**ZADANIE 1:** Wypisz z tekstu o watchdogu i EEPROM każdy czasownik, który stoi bezpośrednio po słowie „nie”. Każdy podaj tylko raz, w takiej formie, w jakiej występuje w tekście.

**FRAGMENT TEKSTU:**
:::

Program musi działać bez watchdoga!!!
i nie używaj na chwile obecną EEPROM bo nie wiesz ile razy ci do niego zapisuje podczas pracy, potem będziesz musiał zmienić procka. wypłuczesz się zanim to uruchomisz
a sygnał resetu nie sądze żeby miał taki wpływ na procka.
To jest zwykłe EMC
Pozatym podczas pierwszych uruchomień wyłącz watchdoga, da ci pewność w jakich miejscach się będzie zawieszać program. Włączysz go sobie dopiero jak progrog nie będzie sprawiał żadnych problemów.
Program musi działać bez watchdoga!!!
i nie używaj na chwile obecną EEPROM bo nie wiesz ile razy ci do niego zapisuje podczas pracy, potem będziesz musiał zmienić procka. wypłuczesz się zanim to uruchomisz
to nie żaden problem...

:::

**MATERIAŁ ŹRÓDŁOWY:**

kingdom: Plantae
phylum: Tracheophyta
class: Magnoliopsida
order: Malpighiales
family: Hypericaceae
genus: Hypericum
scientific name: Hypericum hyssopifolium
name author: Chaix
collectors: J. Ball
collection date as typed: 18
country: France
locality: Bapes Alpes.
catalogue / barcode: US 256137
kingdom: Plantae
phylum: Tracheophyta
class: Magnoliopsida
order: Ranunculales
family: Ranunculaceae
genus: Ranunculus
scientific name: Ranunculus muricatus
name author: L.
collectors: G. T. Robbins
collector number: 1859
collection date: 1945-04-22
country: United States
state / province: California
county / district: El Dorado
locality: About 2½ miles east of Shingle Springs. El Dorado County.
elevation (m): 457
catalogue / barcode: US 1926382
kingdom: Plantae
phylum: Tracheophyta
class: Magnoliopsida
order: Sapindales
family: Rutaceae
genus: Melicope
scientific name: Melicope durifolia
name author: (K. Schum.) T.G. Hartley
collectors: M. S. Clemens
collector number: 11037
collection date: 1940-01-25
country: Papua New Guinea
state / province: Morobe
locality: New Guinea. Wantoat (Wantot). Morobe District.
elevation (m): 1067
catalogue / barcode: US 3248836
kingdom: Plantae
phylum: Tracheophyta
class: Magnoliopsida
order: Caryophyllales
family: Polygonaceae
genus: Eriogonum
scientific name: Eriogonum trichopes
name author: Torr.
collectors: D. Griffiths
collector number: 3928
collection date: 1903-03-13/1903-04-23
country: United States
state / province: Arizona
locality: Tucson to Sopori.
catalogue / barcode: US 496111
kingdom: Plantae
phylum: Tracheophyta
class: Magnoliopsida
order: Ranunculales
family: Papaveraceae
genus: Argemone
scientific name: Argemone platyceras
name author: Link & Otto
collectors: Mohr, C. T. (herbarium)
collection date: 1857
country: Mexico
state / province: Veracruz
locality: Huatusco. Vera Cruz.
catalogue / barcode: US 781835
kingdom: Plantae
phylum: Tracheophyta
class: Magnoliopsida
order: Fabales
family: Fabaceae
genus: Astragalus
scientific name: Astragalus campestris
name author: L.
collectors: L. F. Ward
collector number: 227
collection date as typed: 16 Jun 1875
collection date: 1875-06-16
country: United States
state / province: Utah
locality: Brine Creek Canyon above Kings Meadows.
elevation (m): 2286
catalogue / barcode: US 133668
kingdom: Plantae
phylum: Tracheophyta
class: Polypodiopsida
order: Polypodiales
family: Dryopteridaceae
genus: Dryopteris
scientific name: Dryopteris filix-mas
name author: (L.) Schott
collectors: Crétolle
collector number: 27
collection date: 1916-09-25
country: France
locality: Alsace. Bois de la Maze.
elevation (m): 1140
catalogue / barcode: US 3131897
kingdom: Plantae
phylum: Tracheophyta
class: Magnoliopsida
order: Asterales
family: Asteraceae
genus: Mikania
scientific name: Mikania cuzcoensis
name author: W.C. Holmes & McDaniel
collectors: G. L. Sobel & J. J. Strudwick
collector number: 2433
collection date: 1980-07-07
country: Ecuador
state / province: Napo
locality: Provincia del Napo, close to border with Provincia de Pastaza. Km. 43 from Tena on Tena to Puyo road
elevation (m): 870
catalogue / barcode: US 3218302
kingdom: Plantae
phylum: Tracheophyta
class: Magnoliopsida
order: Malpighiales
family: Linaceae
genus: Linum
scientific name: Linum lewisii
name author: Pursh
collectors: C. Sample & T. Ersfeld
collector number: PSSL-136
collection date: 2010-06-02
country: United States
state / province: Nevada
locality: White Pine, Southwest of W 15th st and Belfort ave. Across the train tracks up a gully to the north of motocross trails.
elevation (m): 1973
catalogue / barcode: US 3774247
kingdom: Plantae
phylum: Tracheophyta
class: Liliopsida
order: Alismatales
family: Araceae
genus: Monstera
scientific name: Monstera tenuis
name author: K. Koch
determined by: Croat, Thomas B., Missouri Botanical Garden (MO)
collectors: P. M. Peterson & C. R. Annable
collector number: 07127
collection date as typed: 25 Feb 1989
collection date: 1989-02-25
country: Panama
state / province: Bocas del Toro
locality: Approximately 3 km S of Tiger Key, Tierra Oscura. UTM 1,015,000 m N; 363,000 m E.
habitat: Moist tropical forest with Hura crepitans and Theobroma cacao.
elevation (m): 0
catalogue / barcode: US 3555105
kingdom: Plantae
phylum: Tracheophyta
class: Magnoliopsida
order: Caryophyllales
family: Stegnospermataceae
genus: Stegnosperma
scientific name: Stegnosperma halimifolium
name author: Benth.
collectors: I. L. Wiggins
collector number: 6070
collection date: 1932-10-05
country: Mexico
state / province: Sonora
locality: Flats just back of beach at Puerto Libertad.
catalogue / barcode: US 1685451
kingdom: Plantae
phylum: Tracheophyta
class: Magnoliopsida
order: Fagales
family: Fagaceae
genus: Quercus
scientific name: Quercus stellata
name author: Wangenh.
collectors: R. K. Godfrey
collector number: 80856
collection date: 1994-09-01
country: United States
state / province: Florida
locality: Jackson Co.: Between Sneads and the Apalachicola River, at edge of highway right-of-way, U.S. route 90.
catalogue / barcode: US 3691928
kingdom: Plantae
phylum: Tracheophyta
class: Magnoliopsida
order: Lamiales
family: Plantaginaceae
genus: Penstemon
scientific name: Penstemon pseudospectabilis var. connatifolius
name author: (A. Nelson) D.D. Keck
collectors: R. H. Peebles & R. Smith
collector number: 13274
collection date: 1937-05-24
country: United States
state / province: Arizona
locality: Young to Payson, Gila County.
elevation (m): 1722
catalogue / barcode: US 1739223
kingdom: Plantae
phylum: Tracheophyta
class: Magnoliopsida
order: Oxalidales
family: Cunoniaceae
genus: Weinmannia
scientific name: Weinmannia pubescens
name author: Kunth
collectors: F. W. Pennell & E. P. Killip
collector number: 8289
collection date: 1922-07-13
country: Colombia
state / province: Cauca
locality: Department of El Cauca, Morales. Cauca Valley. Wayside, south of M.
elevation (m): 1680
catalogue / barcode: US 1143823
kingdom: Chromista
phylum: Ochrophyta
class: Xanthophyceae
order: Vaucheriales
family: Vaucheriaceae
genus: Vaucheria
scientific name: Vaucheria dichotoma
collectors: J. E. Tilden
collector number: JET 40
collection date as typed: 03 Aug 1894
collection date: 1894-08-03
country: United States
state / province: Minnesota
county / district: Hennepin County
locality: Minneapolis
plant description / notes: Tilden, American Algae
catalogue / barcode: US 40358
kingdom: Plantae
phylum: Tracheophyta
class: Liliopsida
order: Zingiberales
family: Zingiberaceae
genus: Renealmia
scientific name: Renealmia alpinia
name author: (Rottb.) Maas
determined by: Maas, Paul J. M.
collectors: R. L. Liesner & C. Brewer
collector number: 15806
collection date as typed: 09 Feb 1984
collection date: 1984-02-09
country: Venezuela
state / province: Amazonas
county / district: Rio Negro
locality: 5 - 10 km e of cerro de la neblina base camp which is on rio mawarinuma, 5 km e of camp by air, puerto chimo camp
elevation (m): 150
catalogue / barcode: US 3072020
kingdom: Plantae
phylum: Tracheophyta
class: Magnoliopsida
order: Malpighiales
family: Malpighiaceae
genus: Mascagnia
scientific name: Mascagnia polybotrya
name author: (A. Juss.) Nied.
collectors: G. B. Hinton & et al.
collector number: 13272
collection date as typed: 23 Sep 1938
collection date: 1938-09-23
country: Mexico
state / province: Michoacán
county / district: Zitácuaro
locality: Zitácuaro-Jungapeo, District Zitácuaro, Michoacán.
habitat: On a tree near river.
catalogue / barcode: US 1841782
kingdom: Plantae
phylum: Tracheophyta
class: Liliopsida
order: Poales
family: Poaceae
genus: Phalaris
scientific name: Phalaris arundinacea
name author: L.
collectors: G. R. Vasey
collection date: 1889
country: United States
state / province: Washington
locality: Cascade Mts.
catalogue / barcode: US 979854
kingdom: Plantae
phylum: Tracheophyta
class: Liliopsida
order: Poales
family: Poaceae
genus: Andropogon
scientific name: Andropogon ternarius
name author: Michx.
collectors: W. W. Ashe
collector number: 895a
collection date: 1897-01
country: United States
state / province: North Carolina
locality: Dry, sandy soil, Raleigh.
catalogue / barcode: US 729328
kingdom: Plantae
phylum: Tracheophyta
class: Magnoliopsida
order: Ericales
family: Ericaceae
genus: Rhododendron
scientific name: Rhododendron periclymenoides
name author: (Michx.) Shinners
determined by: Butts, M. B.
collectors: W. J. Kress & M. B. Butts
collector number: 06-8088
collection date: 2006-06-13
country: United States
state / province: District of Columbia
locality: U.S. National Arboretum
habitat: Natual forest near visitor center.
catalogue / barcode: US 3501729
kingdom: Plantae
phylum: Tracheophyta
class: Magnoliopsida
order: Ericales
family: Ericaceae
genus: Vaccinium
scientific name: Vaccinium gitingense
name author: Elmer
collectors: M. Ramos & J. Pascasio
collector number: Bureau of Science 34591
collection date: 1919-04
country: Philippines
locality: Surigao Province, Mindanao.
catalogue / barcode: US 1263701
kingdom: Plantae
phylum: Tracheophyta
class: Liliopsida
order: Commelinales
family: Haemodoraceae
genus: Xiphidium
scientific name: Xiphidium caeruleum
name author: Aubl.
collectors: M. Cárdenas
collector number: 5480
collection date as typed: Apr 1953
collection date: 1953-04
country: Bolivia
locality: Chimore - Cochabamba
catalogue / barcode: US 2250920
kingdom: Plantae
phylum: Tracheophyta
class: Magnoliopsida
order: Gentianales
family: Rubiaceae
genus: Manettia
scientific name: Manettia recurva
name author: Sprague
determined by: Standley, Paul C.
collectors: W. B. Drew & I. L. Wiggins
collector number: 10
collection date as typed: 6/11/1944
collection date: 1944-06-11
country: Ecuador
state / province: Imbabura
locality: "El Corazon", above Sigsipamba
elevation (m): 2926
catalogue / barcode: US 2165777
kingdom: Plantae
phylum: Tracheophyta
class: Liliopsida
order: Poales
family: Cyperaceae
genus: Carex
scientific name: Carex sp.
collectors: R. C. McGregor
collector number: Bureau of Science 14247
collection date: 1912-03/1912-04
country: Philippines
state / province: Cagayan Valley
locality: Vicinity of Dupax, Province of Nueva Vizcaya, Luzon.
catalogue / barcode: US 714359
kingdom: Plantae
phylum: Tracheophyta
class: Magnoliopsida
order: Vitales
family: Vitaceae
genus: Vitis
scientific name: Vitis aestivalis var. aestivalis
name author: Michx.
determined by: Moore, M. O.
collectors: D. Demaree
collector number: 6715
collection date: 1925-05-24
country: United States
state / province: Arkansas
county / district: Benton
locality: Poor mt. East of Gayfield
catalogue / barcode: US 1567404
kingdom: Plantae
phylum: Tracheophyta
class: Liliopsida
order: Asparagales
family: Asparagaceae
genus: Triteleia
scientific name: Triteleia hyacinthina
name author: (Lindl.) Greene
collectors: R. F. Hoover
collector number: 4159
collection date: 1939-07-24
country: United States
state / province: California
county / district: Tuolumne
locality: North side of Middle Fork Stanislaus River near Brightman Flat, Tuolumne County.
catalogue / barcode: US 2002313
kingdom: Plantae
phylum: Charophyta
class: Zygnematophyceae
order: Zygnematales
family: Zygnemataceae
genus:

:::

**ZADANIE 2:** Powtórz wiernie wiersze rekordów od ich początku aż do wiersza zawierającego „collectors: L. F. Ward”. Ten wiersz również uwzględnij.

**ODPOWIEDŹ KOŃCOWA 1:**
używaj
wiesz
sądze
będzie

**ODPOWIEDŹ KOŃCOWA 2:**
kingdom: Plantae
phylum: Tracheophyta
class: Magnoliopsida
order: Malpighiales
family: Hypericaceae
genus: Hypericum
scientific name: Hypericum hyssopifolium
name author: Chaix
collectors: J. Ball
collection date as typed: 18
country: France
locality: Bapes Alpes.
catalogue / barcode: US 256137
kingdom: Plantae
phylum: Tracheophyta
class: Magnoliopsida
order: Ranunculales
family: Ranunculaceae
genus: Ranunculus
scientific name: Ranunculus muricatus
name author: L.
collectors: G. T. Robbins
collector number: 1859
collection date: 1945-04-22
country: United States
state / province: California
county / district: El Dorado
locality: About 2½ miles east of Shingle Springs. El Dorado County.
elevation (m): 457
catalogue / barcode: US 1926382
kingdom: Plantae
phylum: Tracheophyta
class: Magnoliopsida
order: Sapindales
family: Rutaceae
genus: Melicope
scientific name: Melicope durifolia
name author: (K. Schum.) T.G. Hartley
collectors: M. S. Clemens
collector number: 11037
collection date: 1940-01-25
country: Papua New Guinea
state / province: Morobe
locality: New Guinea. Wantoat (Wantot). Morobe District.
elevation (m): 1067
catalogue / barcode: US 3248836
kingdom: Plantae
phylum: Tracheophyta
class: Magnoliopsida
order: Caryophyllales
family: Polygonaceae
genus: Eriogonum
scientific name: Eriogonum trichopes
name author: Torr.
collectors: D. Griffiths
collector number: 3928
collection date: 1903-03-13/1903-04-23
country: United States
state / province: Arizona
locality: Tucson to Sopori.
catalogue / barcode: US 496111
kingdom: Plantae
phylum: Tracheophyta
class: Magnoliopsida
order: Ranunculales
family: Papaveraceae
genus: Argemone
scientific name: Argemone platyceras
name author: Link & Otto
collectors: Mohr, C. T. (herbarium)
collection date: 1857
country: Mexico
state / province: Veracruz
locality: Huatusco. Vera Cruz.
catalogue / barcode: US 781835
kingdom: Plantae
phylum: Tracheophyta
class: Magnoliopsida
order: Fabales
family: Fabaceae
genus: Astragalus
scientific name: Astragalus campestris
name author: L.
collectors: L. F. Ward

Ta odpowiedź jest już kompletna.